L’an dernier, en revenant de vacances, Aya n’a pas retrouvé ses bénéficiaires habituels. La faute à sa remplaçante qui avait manigancé pour se faire préférer, affirme-t-elle. Cette année, elle ne fait plus confiance.

« Je ne comprends pas pourquoi il y a si peu de solidarité entre nous, les auxiliaires de vie à domicile. L’année dernière, l’une de mes collègues m’a remplacée pendant mon mois de congé. Je l’avais mise au courant de toutes les habitudes et manies des bénéficiaires. Je lui avais expliqué que tel monsieur avait la main baladeuse, que telle dame était soupçonneuse, que tel couple essayait toujours d’en obtenir plus de nous et donc qu’il fallait fixer des limites. Elle a bien compris ce que je lui avais expliqué et …elle a levé toutes les limites ! L’objectif ? Se faire préférer à moi pour que mes bénéficiaires deviennent les siens. J’avais plus d’heures d’intervention fixes qu’elle, c’était tentant. Comme le client est roi, mon employeur n’est pas intervenu pour rétablir les choses. J’ai trouvé ça très dur.
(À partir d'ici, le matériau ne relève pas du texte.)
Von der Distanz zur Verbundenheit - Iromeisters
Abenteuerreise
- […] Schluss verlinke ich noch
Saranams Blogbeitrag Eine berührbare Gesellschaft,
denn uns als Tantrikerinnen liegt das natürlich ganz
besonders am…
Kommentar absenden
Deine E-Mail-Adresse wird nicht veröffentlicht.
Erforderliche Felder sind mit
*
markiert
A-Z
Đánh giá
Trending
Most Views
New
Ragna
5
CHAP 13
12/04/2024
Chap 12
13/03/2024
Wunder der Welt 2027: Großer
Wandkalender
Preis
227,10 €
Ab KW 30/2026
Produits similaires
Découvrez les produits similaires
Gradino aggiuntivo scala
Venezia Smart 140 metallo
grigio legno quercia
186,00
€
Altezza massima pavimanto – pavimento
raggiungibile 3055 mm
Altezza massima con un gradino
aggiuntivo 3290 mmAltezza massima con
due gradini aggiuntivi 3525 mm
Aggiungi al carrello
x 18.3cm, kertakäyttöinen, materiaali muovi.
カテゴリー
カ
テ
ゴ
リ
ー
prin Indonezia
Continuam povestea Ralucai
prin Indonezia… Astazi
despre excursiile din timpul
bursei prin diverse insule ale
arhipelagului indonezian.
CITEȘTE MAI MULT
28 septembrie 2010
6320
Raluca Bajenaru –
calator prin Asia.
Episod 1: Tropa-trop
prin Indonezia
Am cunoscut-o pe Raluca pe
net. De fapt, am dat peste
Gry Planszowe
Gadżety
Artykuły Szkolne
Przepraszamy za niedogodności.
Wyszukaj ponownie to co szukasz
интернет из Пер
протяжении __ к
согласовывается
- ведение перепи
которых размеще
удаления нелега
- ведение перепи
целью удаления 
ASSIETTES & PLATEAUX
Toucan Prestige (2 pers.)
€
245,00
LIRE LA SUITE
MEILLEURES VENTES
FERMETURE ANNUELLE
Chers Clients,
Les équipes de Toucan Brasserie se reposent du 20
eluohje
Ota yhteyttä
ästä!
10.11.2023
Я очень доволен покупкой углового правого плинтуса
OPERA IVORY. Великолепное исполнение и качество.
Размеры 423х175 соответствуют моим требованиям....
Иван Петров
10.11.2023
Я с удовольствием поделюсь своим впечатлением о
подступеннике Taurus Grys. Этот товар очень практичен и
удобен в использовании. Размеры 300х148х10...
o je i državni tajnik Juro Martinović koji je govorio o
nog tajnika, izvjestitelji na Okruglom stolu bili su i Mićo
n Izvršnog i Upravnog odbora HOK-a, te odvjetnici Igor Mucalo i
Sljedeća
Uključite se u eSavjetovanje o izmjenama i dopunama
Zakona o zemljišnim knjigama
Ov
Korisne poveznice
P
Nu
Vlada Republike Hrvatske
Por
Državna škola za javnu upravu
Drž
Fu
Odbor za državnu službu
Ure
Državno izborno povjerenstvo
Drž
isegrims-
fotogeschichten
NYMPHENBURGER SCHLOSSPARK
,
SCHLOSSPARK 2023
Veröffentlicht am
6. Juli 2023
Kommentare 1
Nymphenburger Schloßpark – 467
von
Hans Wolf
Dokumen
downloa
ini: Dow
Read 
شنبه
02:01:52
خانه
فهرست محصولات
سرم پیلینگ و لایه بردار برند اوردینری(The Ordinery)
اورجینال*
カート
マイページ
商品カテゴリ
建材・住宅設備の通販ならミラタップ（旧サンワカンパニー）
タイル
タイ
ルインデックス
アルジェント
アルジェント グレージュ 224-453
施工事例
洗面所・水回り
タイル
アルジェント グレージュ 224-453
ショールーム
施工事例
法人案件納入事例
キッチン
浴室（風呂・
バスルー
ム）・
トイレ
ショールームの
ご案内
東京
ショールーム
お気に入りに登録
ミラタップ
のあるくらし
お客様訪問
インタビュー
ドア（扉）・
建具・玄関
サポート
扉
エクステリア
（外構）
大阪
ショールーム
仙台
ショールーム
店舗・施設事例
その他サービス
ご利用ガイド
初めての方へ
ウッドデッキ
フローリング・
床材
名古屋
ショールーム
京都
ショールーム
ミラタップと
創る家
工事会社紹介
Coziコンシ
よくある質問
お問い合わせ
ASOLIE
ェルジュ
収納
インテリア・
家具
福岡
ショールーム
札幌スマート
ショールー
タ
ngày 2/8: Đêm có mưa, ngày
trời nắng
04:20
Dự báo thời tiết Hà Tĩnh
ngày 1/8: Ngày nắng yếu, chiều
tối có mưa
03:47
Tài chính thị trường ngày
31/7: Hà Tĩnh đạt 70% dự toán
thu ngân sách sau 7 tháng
Alors, cette année, j’ai décidé de ne pas briefer ma remplaçante. Je vais la laisser découvrir les différentes situations par elle-même. J’ai perdu ma confiance dans mes collègues. On travaille trop dans un esprit de chacun pour soi, de concurrence et de rivalité. Cela ne devrait pas se passer ainsi, mais on est trop livrées à nous-mêmes.